_Your assignment_. Where a line of the records contains the word "santrali", show that line.

_Provided data_.
*** Block opens ***

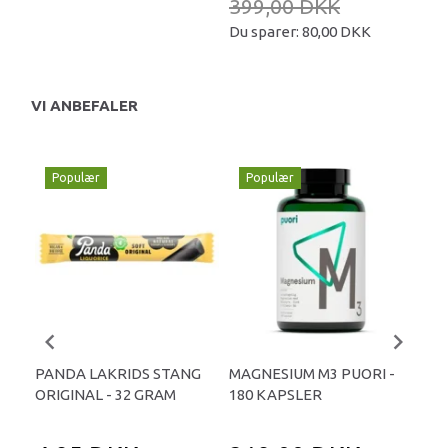
399,00 DKK
26
Du sparer:
80,00 DKK
Du 
VI ANBEFALER
Populær
Populær
P
PANDA LAKRIDS STANG
MAGNESIUM M3 PUORI -
HAI
ORIGINAL - 32 GRAM
180 KAPSLER
TA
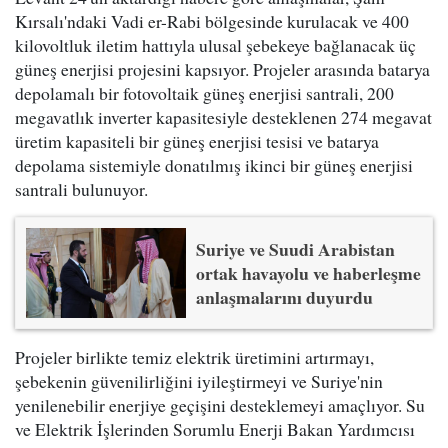
Kırsalı'ndaki Vadi er-Rabi bölgesinde kurulacak ve 400
kilovoltluk iletim hattıyla ulusal şebekeye bağlanacak üç
güneş enerjisi projesini kapsıyor. Projeler arasında batarya
depolamalı bir fotovoltaik güneş enerjisi santrali, 200
megavatlık inverter kapasitesiyle desteklenen 274 megavat
üretim kapasiteli bir güneş enerjisi tesisi ve batarya
depolama sistemiyle donatılmış ikinci bir güneş enerjisi
santrali bulunuyor.
Suriye ve Suudi Arabistan
ortak havayolu ve haberleşme
anlaşmalarını duyurdu
Projeler birlikte temiz elektrik üretimini artırmayı,
şebekenin güvenilirliğini iyileştirmeyi ve Suriye'nin
yenilenebilir enerjiye geçişini desteklemeyi amaçlıyor. Su
ve Elektrik İşlerinden Sorumlu Enerji Bakan Yardımcısı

*** Block closes ***

_Your response_.
depolamalı bir fotovoltaik güneş enerjisi santrali, 200
santrali bulunuyor.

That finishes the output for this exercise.